Head of oil regulator also added that production is likely to touch 80 mmscmd by 2012-13. 

Natural gas production from D6 block at KG basin operated by RIL and Niko Resources saw a 15 per cent dip in production during November-December last year. The output was as low as 45-46 mscmd from 53-54 mscmd owing to reservoir complexities. 

Exploration companies sometime face technical issues with reservoir underground. It happens because of gas pressure after wells go on-stream.

"Wells behave differently at different times," Srivastava replied when asked the reason for dip in production. 
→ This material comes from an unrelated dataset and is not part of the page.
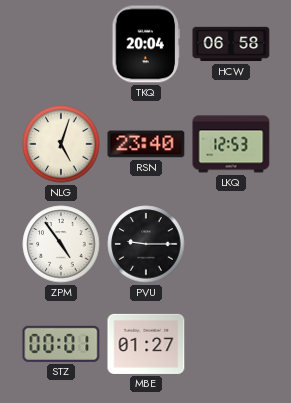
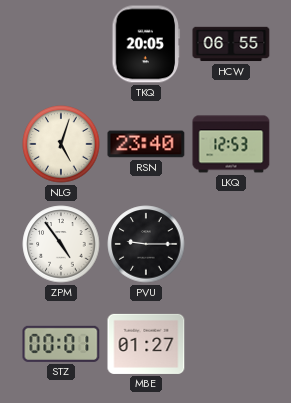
TKQ: 20:04 -> 20:05
HCW: 06:58 -> 06:55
In India, the share of natural gas has reached 11.15 per cent in the commercial energy basket after production from KG D6 that was about 8.6 per cent earlier. RIL commenced natural gas production from prolific KG basin in April 2009. The company reported 20 discoveries out of which D1 and D3 are with maximum reserves. 

At present, domestic gas production in the country is close to 165 mmsmcd.

Out of this, power companies utilize 40 per cent gas while fertiliser companies use another 30 per cent. Rest of the gas is supplied to petrochemicals, steel, refineries and city cooking gas units among others. 

Meanwhile, Srivastava said auction for shale gas blocks exploration will be done this year-end. "Resource assessment, policy framework and legislative changes are in progress (for the auction)," he said. 

Shale gas is a cleaner source of energy found in shale rock formations. At present, shale gas is produced only in North America. The estimated shale gas reserves in the US are 125 trillion cubic feet (tcf) and 50 tcf in Canada.